Garfield‘s Rotten Tomatoes score is comparable to Pratt’s last animated outing where he voiced an iconic character, The Super Mario Bros. Movie, which received a 59% “rotten” from critics but a 95% audience score and an “A” CinemaScore before going on to gross a jump-worthy $1.3 billion at the global box office. The Garfield Movie has already earned a hefty $49 million from two dozen markets and is projected to open stateside with $35 million over the four-day Memorial Day weekend on May 24.
In the new movie from Sony Pictures and director Mark Dindal (The Emperor’s New Groove, Chicken Little), the lasagna-loving, Monday-hating indoor cat is whisked away on a wild outdoor adventure.
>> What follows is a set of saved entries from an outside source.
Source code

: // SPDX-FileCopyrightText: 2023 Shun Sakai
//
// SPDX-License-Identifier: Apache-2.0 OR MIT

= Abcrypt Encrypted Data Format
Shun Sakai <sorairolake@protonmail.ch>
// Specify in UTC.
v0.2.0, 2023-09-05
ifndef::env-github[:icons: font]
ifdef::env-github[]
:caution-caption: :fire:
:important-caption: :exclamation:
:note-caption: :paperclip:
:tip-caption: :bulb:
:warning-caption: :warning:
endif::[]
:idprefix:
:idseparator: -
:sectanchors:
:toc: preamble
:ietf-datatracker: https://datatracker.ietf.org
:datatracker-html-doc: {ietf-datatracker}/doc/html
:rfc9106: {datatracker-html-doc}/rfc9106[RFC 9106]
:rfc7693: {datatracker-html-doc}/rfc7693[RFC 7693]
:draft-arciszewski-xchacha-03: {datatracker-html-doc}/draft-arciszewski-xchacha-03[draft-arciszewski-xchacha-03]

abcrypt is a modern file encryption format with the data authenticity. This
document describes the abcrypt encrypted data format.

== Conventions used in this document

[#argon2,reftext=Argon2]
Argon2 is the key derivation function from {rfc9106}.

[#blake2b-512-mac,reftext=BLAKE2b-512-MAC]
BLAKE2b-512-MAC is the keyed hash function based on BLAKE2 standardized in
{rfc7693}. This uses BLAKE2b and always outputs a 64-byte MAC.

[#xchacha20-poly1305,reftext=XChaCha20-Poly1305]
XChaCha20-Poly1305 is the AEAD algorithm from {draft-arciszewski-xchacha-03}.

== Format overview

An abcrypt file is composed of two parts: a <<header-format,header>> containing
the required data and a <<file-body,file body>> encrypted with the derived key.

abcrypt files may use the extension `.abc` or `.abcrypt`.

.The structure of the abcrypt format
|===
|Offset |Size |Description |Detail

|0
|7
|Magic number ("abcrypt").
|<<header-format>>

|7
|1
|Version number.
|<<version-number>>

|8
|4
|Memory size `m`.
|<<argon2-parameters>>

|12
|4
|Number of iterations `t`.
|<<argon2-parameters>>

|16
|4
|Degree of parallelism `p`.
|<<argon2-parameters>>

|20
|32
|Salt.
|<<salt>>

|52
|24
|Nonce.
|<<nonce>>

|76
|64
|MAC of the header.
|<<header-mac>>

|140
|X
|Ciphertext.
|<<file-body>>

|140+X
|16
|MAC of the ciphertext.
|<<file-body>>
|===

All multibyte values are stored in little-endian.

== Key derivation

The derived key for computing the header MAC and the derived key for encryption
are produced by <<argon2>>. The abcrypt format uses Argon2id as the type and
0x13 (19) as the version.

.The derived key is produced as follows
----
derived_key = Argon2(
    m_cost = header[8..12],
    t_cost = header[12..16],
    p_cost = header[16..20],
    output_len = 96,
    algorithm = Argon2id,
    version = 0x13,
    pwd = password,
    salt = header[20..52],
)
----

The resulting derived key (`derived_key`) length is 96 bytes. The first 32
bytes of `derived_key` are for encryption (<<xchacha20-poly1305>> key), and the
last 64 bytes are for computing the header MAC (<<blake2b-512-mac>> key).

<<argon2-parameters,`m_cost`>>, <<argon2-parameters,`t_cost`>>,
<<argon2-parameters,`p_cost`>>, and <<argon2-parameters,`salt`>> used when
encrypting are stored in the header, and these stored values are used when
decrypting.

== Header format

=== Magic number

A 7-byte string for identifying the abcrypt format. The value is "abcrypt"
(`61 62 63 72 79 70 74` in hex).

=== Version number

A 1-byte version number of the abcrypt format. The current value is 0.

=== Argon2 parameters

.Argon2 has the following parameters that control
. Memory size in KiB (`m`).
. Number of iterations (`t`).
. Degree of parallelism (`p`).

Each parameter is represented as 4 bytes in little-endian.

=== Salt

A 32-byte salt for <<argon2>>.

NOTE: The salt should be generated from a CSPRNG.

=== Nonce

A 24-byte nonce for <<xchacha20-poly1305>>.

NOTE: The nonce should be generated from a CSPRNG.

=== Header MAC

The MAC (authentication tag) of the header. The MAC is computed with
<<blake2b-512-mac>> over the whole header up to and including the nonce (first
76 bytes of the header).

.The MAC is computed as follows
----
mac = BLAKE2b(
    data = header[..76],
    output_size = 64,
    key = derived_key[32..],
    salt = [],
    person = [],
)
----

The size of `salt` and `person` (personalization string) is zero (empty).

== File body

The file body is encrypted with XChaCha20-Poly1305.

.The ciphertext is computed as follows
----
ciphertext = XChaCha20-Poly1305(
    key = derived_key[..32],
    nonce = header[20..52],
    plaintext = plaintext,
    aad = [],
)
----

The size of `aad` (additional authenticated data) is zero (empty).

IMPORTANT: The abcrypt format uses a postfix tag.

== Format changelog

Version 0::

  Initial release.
After an unexpected reunion with his long-lost father — scruffy street cat Vic (Jackson) — Garfield and his canine companion Odie (Harvey Guillén) are forced from their perfectly pampered life into joining Vic in a hilarious, high-stakes heist.
The Garfield Movie — also featuring the voices of Hannah Waddingham (The Fall Guy), Ving Rhames (Mission: Impossible), Cecily Strong (Saturday Night Live), Brett Goldstein (Ted Lasso), Bown Yang (SNL), Janelle James (Abbott Elementary), Snoop Dogg (The Underdoggs), and Nicholas Hoult (Mad Max: Fury Road) as Jon — opens in U.S. theaters May 24.